All is Calm-ish and Bright — Tips for a happier, healthier holiday season.

The holidays focus on faith, family and fun. Which can make it hard to focus on yourself. Most household duties and magic-making activities are handled by women, says Dr. Heidi Braun, an OBGYN at the Short Pump office of Virginia Women’s Center. “I know how easy it is to get overwhelmed by the hustle and bustle of the season, so I try to remind myself to be thankful for the people in my life and the quality time we get to spend together during the holidays. At this time of year, I also reflect on how grateful I am to know and care for so many women. Over the years, we’ve exchanged ways to not only survive but thrive during this busy time! Here’s “our” list of tips for a happier, healthier holiday season.”  

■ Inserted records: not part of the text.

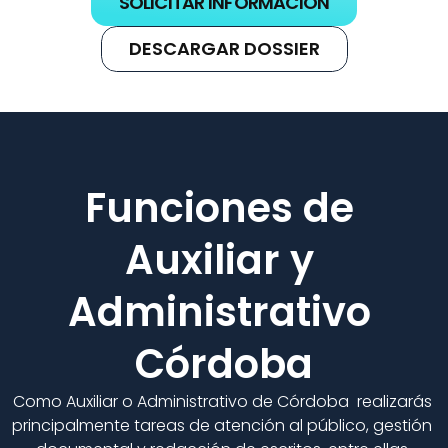
SOLICITAR INFORMACIÓN
DESCARGAR DOSSIER
Funciones de 
Auxiliar y 
Administrativo 
Córdoba
Como Auxiliar o Administrativo de Córdoba  realizarás 
principalmente tareas de atención al público, gestión 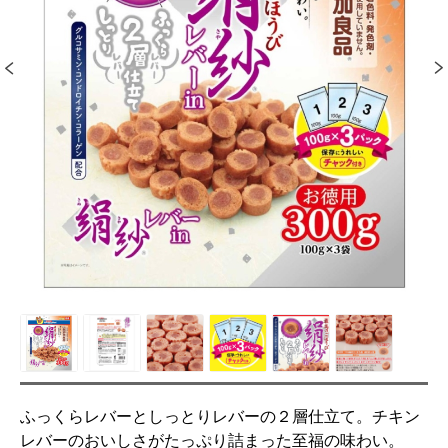
ふっくらレバーとしっとりレバーの２層仕立て。チキン
レバーのおいしさがたっぷり詰まった至福の味わい。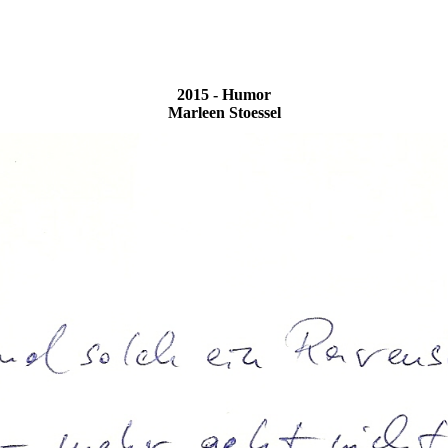
2015 - Humor
Marleen Stoessel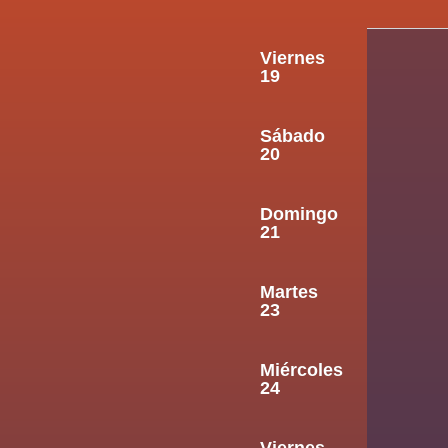
Viernes
19
Sábado
20
Domingo
21
Martes
23
Miércoles
24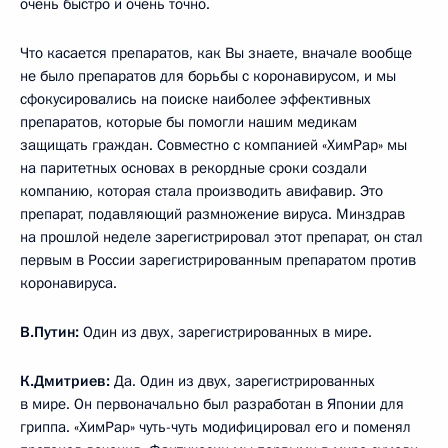
очень быстро и очень точно.
Что касается препаратов, как Вы знаете, вначале вообще
не было препаратов для борьбы с коронавирусом, и мы
сфокусировались на поиске наиболее эффективных
препаратов, которые бы помогли нашим медикам
защищать граждан. Совместно с компанией «ХимРар» мы
на паритетных основах в рекордные сроки создали
компанию, которая стала производить авифавир. Это
препарат, подавляющий размножение вируса. Минздрав
на прошлой неделе зарегистрировал этот препарат, он стал
первым в России зарегистрированным препаратом против
коронавируса.
В.Путин:
Один из двух, зарегистрированных в мире.
К.Дмитриев:
Да. Один из двух, зарегистрированных
в мире. Он первоначально был разработан в Японии для
гриппа. «ХимРар» чуть-чуть модифицировал его и поменял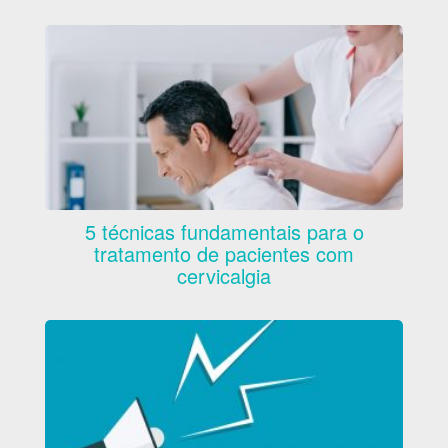
5 técnicas fundamentais para o
tratamento de pacientes com
cervicalgia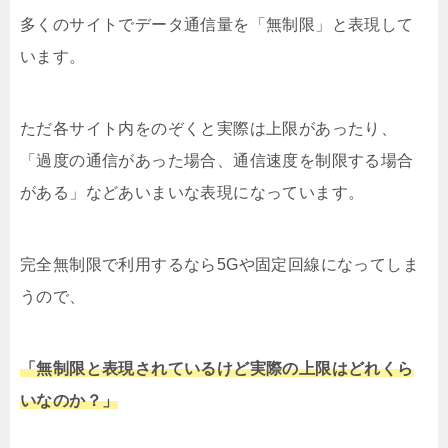
多くのサイトでデータ通信量を「無制限」と表現して
います。
ただ各サイト内をのぞくと実際は上限があったり、
「過度の通信があった場合、通信速度を制限する場合
がある」などあいまいな表現になっています。
完全無制限で利用するなら5Gや固定回線になってしま
うので、
「無制限と表現されているけど実際の上限はどれくら
いなのか？」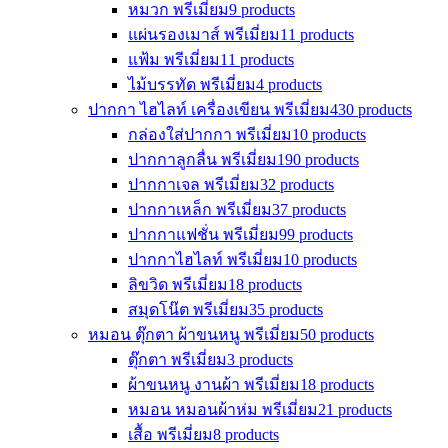
หมวก พรีเมี่ยม
9 products
แผ่นรองเมาส์ พรีเมี่ยม
11 products
แฟ้ม พรีเมี่ยม
11 products
ไม้บรรทัด พรีเมี่ยม
4 products
ปากกา ไฮไลท์ เครื่องเขียน พรีเมี่ยม
430 products
กล่องใส่ปากกา พรีเมี่ยม
10 products
ปากกาลูกลื่น พรีเมี่ยม
190 products
ปากกาเจล พรีเมี่ยม
32 products
ปากกาเหล็ก พรีเมี่ยม
37 products
ปากกาแฟชั่น พรีเมี่ยม
99 products
ปากกาไฮไลท์ พรีเมี่ยม
10 products
ลิขวิด พรีเมี่ยม
18 products
สมุดโน๊ต พรีเมี่ยม
35 products
หมอน ตุ๊กตา ผ้าขนหนู พรีเมี่ยม
50 products
ตุ๊กตา พรีเมี่ยม
3 products
ผ้าขนหนู งานผ้า พรีเมี่ยม
18 products
หมอน หมอนผ้าห่ม พรีเมี่ยม
21 products
เสื้อ พรีเมี่ยม
8 products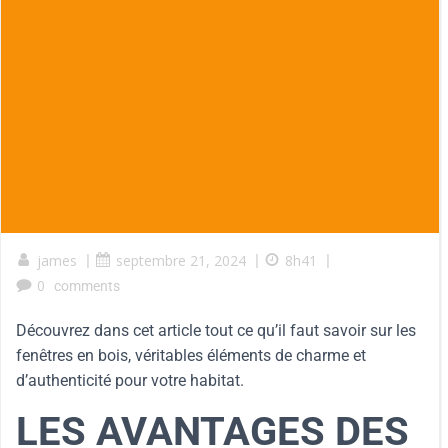
james
|
septembre 21, 2024
|
8h41
|
0
comments
Découvrez dans cet article tout ce qu’il faut savoir sur les
fenêtres en bois, véritables éléments de charme et
d’authenticité pour votre habitat.
LES AVANTAGES DES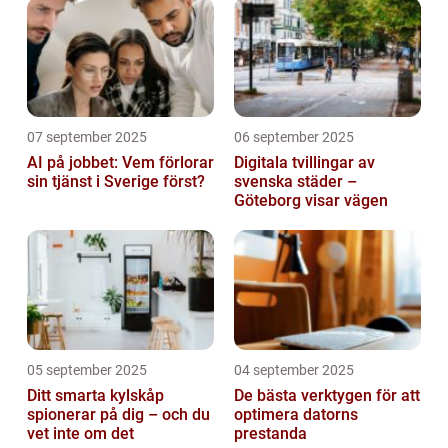
07 september 2025
06 september 2025
AI på jobbet: Vem förlorar
Digitala tvillingar av
sin tjänst i Sverige först?
svenska städer –
Göteborg visar vägen
05 september 2025
04 september 2025
Ditt smarta kylskåp
De bästa verktygen för att
spionerar på dig – och du
optimera datorns
vet inte om det
prestanda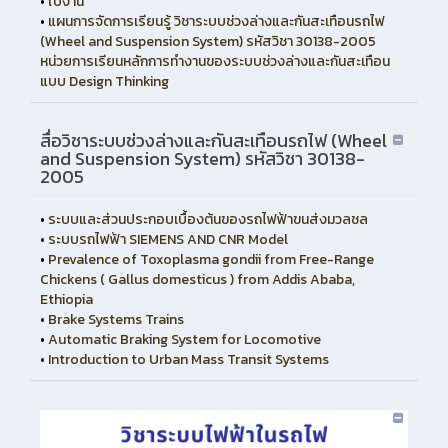
•
ใบงาน
•
แผนการจัดการเรียนรู้ วิชาระบบช่วงล่างและกันสะเทือนรถไฟ
(Wheel and Suspension System) รหัสวิชา 30138-2005
หน่วยการเรียนหลักการทํางานของระบบช่วงล่างและกันสะเทือน
แบบ Design Thinking
สื่อวิชาระบบช่วงล่างและกันสะเทือนรถไฟ (Wheel
and Suspension System) รหัสวิชา 30138-
2005
•
ระบบและส่วนประกอบเบื้องต้นของรถไฟฟ้าขนส่งมวลชล
•
ระบบรถไฟฟ้า SIEMENS AND CNR Model
•
Prevalence of Toxoplasma gondii from Free-Range
Chickens ( Gallus domesticus ) from Addis Ababa,
Ethiopia
•
Brake Systems Trains
•
Automatic Braking System for Locomotive
•
Introduction to Urban Mass Transit Systems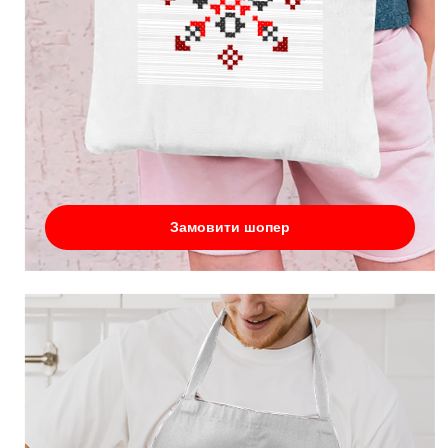
Замовити шопер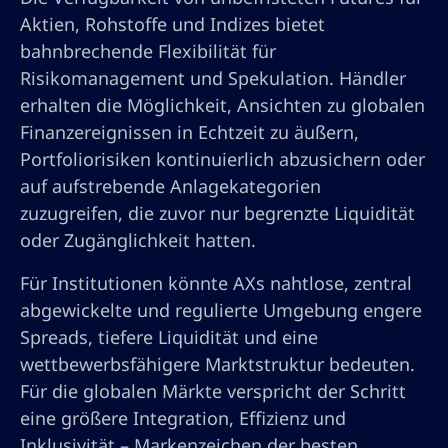
Aktien, Rohstoffe und Indizes bietet
bahnbrechende Flexibilität für
Risikomanagement und Spekulation. Händler
erhalten die Möglichkeit, Ansichten zu globalen
Finanzereignissen in Echtzeit zu äußern,
Portfoliorisiken kontinuierlich abzusichern oder
auf aufstrebende Anlagekategorien
zuzugreifen, die zuvor nur begrenzte Liquidität
oder Zugänglichkeit hatten.
Für Institutionen könnte AXs nahtlose, zentral
abgewickelte und regulierte Umgebung engere
Spreads, tiefere Liquidität und eine
wettbewerbsfähigere Marktstruktur bedeuten.
Für die globalen Märkte verspricht der Schritt
eine größere Integration, Effizienz und
Inklusivität – Markenzeichen der besten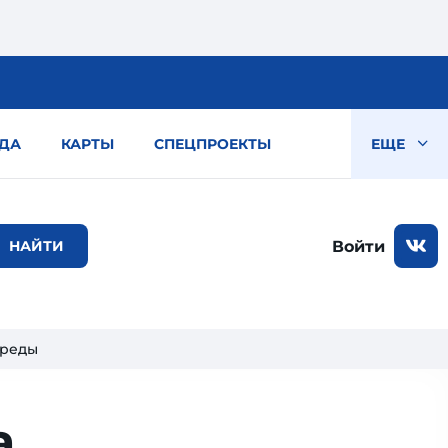
ДА
КАРТЫ
СПЕЦПРОЕКТЫ
ЕЩЕ
Войти
среды
а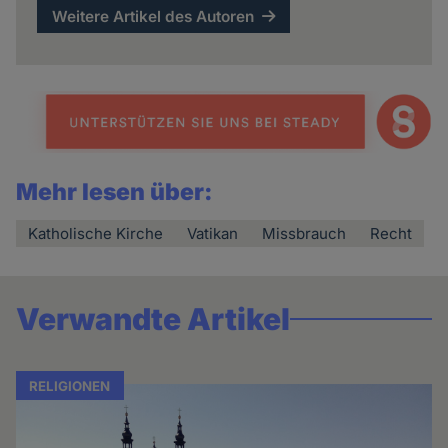
Weitere Artikel des Autoren
Mehr lesen über:
Katholische Kirche
Vatikan
Missbrauch
Recht
Verwandte Artikel
RELIGIONEN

  1. Ask for help. Sit down as a family and decide how each person will help, whether that means baking, decorating, addressing holiday cards, or shopping. Put every event—whether it’s the kids’ visit with Santa or your own office party—on the calendar. This discipline will help you spot conflicts, make choices and avoid burnout. Don’t forget to include family traditions. If your grandmother expects you to go caroling with her, it needs to be on the calendar.
  2. Prioritize ruthlessly. Don’t do things just because you think you should. The holidays should be special, not stressful. If something feels more like an obligation than an opportunity to spark joy, skip it. We know someone who once opted out of a child’s holiday school performance saying they had a family obligation. The obligation? Snuggling on the couch and watching “Elf.”
  3. Skip the gym. If time is an issue, skip the drive back and forth to the gym, but not the exercise. Fitness Blender, Yoga with Adriene, Psyche Yoga, Caroline Girvan, and Jessica Smith all offer fabulous, free, at-home exercise options that will save you time and money during this busy, expensive season. 
  4. Plan meals. It’s tempting to treat every get-together like an all-you-can-eat buffet, but sugar cookies and cheese straws aren’t what your body needs. Eat a healthy, protein-rich meal before going to a party and then mindfully choose a treat or two to enjoy while you celebrate with friends. 
  5. Carve out quiet. Use a free meditation app such as Calm, Aura or Headspace to center yourself before a stressful visit with the in-laws or your partner’s company holiday party. any women find that they sleep better and stress eat less when they meditate.
  6. Multi-task. Anxious to catch up with your visiting sister-in-law but desperate for a workout? Invite your sister-in-law for a long walk. Want to spend time with the cousins but also need to squeeze in a workout? Do both at the same time. Plan a family football game, an outdoor scavenger hunt, or a sightseeing hike.
  7. Use the buddy system. Promise a friend you’ll meet her for yoga before work. Tell your date you’re only going to have two drinks at the New Year’s party. Sharing your intentions and saying these things out loud makes you more likely to keep your promises. 
  8. Embrace traditions. Whether it’s Christmas Eve service or Shabbat Hannukah, an ornament exchange with friends, or baking cookies with grandparents, meaningful traditions are good for your mental health. Don’t have any holiday traditions? Start some new ones (see #6).
  9. Count up, not down. It’s all too easy to view the holidays as a balsam-fueled bacchanal that comes to a screeching halt on January 1. Instead of cutting loose for all of December, use this month to get a head start on next year’s healthy habits. How many days in a row can you eat healthily, prioritize self-care or get 30 minutes of physical activity before you ring in the new year?
  10. Volunteer. Get in the holiday spirit by giving your time to someone in need. Community service has a number of health benefits, from lowering stress and boosting self-confidence to reducing the risk of depression. Follow @HandsOnRVA on social media for opportunities to make a difference in your community. There are even projects you can do at home on your own schedule. 
  11. Give yourself the gift of health. If you’re like many women, your annual wellness visit is the only time you take out of your hectic schedule to see a doctor. So, if you’re due or overdue, schedule your annual well-woman appointment as the ultimate act of self-care.  Then, make the most out of it. Be honest and open so that they can help keep you healthy, catch problems early, start treatment and prevent long-term issues.
  12. Put yourself in the picture. Literally and figuratively. Too often, women opt out of family photos. Don’t. You will only experience this holiday season once in your life. Even if there are some less-than-magical moments, memories of those tend to fade away as time goes by. And, one day, you’ll want to look back and remember the faces of loved ones along with the laughter, hugs, and tears. 
  13. Be grateful. During this gentle season, enjoy life’s simple blessings and the beauty of each quiet moment.  If you have a faith tradition, let it guide your moments and priorities.

Dr. Heidi Braun is a much-loved OBGYN and practices at our VWC Short Pump location. When she’s not caring for women in the office, Dr. Braun spends as much time as she can with her husband and two daughters—especially during the holidays.